McHenry County moves forward in budget process without revenue from ICE contract

A state law passed in May forced the county to end the contract at the end of 2021, though the county is challenging the lawsuit in court

McHenry County Jail

McHenry County officials are moving forward in crafting a budget for the upcoming year without as much as $10 million the county would have received from a contract with the U.S. Immigration and Customs Enforcement.

A lawsuit filed last month by McHenry and Kankakee counties seeks injunctive relief from the Illinois Way Forward Act, which requires existing agreements between the U.S. Immigration and Customs Enforcement and local jails in McHenry, Pulaski and Kankakee counties to end by Jan. 1. But in the meantime, county officials are planning for that money not being there.

“We’ve been told by the state’s attorney we may know late November whether or not the court has granted a stay,” County Administrator Pete Austin said at a budget presentation to the County Board last week. “Beyond that, it could be months, potentially a year, for the case to make it’s way through court.”

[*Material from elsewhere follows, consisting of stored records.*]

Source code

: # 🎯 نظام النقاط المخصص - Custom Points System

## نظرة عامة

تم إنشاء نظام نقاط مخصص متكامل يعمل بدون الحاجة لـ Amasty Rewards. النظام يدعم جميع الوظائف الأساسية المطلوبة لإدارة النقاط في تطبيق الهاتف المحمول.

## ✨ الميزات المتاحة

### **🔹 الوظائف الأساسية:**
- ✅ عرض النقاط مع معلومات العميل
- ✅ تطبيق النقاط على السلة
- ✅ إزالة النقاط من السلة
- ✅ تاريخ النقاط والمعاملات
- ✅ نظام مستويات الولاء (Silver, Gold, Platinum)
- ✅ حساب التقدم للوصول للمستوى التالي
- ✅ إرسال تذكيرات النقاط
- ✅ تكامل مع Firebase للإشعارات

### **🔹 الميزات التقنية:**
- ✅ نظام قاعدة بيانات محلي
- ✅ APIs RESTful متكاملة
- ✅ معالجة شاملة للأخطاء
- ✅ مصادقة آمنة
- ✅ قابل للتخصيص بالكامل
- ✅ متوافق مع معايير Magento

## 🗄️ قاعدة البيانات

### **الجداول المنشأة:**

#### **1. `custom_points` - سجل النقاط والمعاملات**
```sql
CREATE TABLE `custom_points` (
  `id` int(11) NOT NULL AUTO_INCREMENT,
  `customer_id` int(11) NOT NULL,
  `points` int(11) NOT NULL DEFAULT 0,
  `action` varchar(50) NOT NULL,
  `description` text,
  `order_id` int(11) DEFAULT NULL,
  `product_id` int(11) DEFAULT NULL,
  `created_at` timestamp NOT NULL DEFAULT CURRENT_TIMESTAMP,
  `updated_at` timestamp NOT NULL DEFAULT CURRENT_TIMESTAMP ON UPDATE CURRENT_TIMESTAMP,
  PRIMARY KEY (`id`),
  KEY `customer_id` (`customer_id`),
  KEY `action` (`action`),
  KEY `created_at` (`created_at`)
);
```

The counties argued in their lawsuit that the law interferes with their ability to work with the federal government and will cause them to lose revenue.

McHenry County began an agreement with the federal government in 2003 to hold federal detainees at the county jail. ICE pays $95 a day for each person in the county’s custody, county Chief Financial Officer Kevin Bueso said.

With the state requiring the agreement with ICE to end by Jan. 1, the county will still receive $368,000 from the federal government for holding 125 detainees in December, the first month of the county’s fiscal year, Bueso said.

McHenry County board members Carlos Acosta, center, and Kelli Wegener, right, speak to a crowd of approximately 80 attendees at a rally to end McHenry County's contract with U.S. Immigration and Customs Enforcement on Saturday, May 1, 2021 in Woodstock.

Overall, McHenry County stands to lose out on as much as $10 million each year they received as part of the agreement. Bueso said McHenry County received $9.7 million in 2018, but income has dropped in recent years. He said the county planned on receiving $8.7 million this year, but has received only 34% of that so far.

“We are holding less people than previous years,” Bueso said in an email. “[Pre-COVID-19], the county was holding between 250 and 300 average daily detainees. After COVID-19, the number of detainees was below 100 average daily detainees. This was due to the impact of COVID-19 and how it impacted ICE operations.”

Increased revenue from income and sales taxes helped make up the lost revenue from the contract, Bueso said, but officials are considering a small property tax levy increase to shore up the county’s funds as well.

A bump in the property tax levy – the total amount the county collects in property taxes – was something the county was considering before the pandemic and before the forced end of the ICE contract, Bueso and Austin said, however, the contract’s potential end was one of the factors in the decision to ask the County Board for a levy increase this year.

“We wouldn’t be asking to raise taxes” this year if the county still had revenue from the ICE contract coming in, board member Mike Skala, R-Huntley, said last week.

Board member Jim Kearns, R-Huntley, also is concerned about the possibility of an “unfunded” mandate should the county still have to hold immigration detainees in federal custody after Jan. 1 because there is not yet another place for them to go but the county isn’t being reimbursed by the federal government for their stay.

Attendees listen to speakers as some wrap themselves in a thin mylar sheet as symbolism and in solidarity with ICE detainees who are issued the same thin blankets while in custody. Approximately 80 people were in attendance at the rally to end McHenry County's contract with U.S. Immigration and Customs Enforcement on Saturday, May 1, 2021 in Woodstock.

“Local prisons and jails have people that should be in federal prisons, and they’re not moving them,” Kearns said.

Bueso said the county keeps track of its expenses and would work to recover the costs from the federal government should it incur additional expenses.

For some County Board members like Carlos Acosta, D-Woodstock, who pushed for the county to end the ICE contract before the state took action, losing the revenue isn’t overly concerning.

“In my opinion, it’s not bad at all,” Acosta said in an interview. “They’ve been wringing their hands [over] losing $8.5 million, and they’ve lost over $4.5 million this year. The loss of the contract is not going to have an impact, and they know there’s associated expenses that are going to go down.”

Acosta said the county has done a good job diversifying revenue steams and spreading them out to meet needs in different areas when revenue is tight.

Austin and Bueso acknowledged the county will not have the same expenses for the jail without the ICE detainees, so some expenses federal revenue paid for will no longer exist.

As for the county’s lawsuit against the state that seeks to allow it to continue its contract with ICE, Acosta isn’t worried the county will find itself in a situation unprepared to hold people in federal custody.

“I’m not an attorney, but I don’t know that it will go anywhere. Similar legislation has been passed in other states and has been passed in court, so there is a precedence out there for this type of action,” he said.

The final budget for fiscal 2022 will be voted on by the County Board in November.